Federal Investment for Low-Income Children Significant but Effectiveness Unclear
T-HEHS-00-83: Published: Apr 11, 2000. Publicly Released: Apr 11, 2000.
Pursuant to a congressional request, GAO discussed preschool education for children of low-income families, focusing on: (1) the federal and state commitment to preschool programs, including funding and collaborative efforts; and (2) what is known about the effectiveness of federal preschool programs.

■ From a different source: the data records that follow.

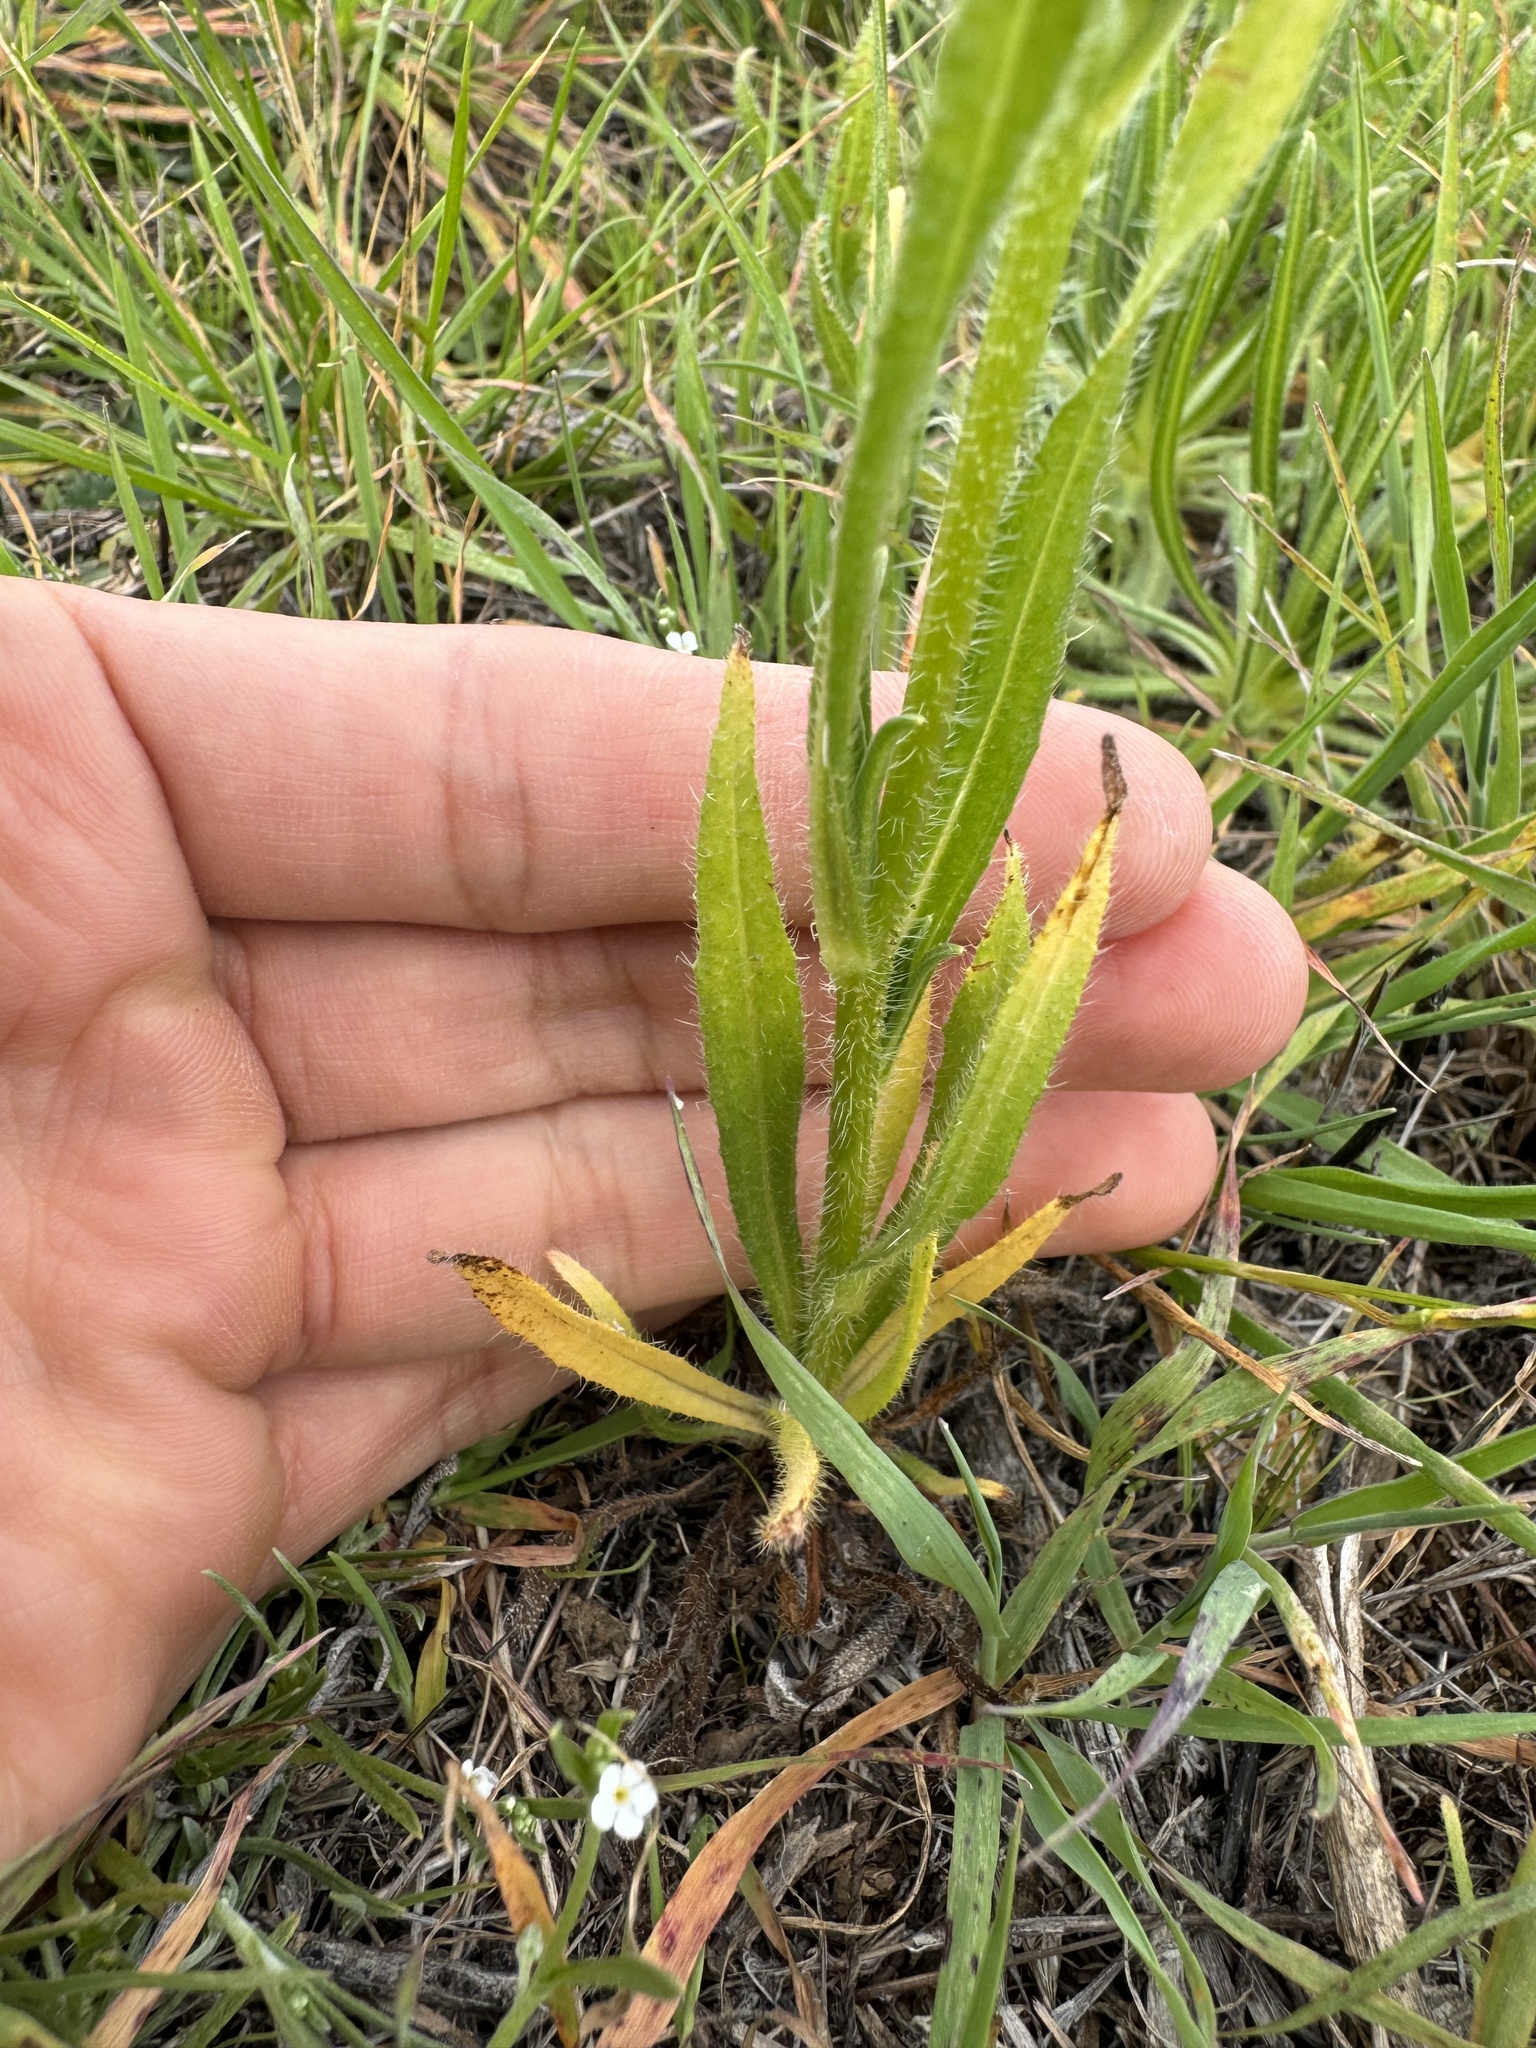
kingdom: Plantae
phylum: Tracheophyta
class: Magnoliopsida
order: Boraginales
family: Boraginaceae
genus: Amsinckia
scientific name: Amsinckia menziesii
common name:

GAO noted that: (1) the federal investment in preschool programs for low-income children is considerable; (2) annually, the federal government provides about $4.6 billion in funds for preschool education and about $4.4 billion a year for federal block grants, such as the Child Care Development Fund, some portion of which is used for preschool education; (3) state governments provide about another $2 billion annually to support preschool programs; (4) Head Start, administered by the Department of Health and Human Services (HHS), and Even Start, administered by the Department of Education, are two federal programs that focus on developing cognitive and other skills needed to prepare children for school; (5) in addition, in some communities, title I funds, which support elementary and secondary education programs for economically and educationally disadvantaged children, are also used for preschool programs; (6) federally funded and state-funded preschool programs typically serve children only part of a day and thus do not always accommodate the schedules of working parents; (7) in some states, federal and state officials have collaborated to provide full-day services by bringing together both child care and preschool services; (8) given the considerable investment at the federal level, it is important to know how effectively the different programs prepare children for school; (9) although Head Start and Even Start studies have shown that the skills of participating children have improved, the studies have not provided definitive results on effectiveness--that is, the extent to which these improvements can be attributed to the programs; (10) however, HHS and Education are making progress in assessing the effectiveness of their preschool programs; and (11) in contrast, the effectiveness of block grant funds is not being evaluated for school readiness because it is not a primary goal of these programs.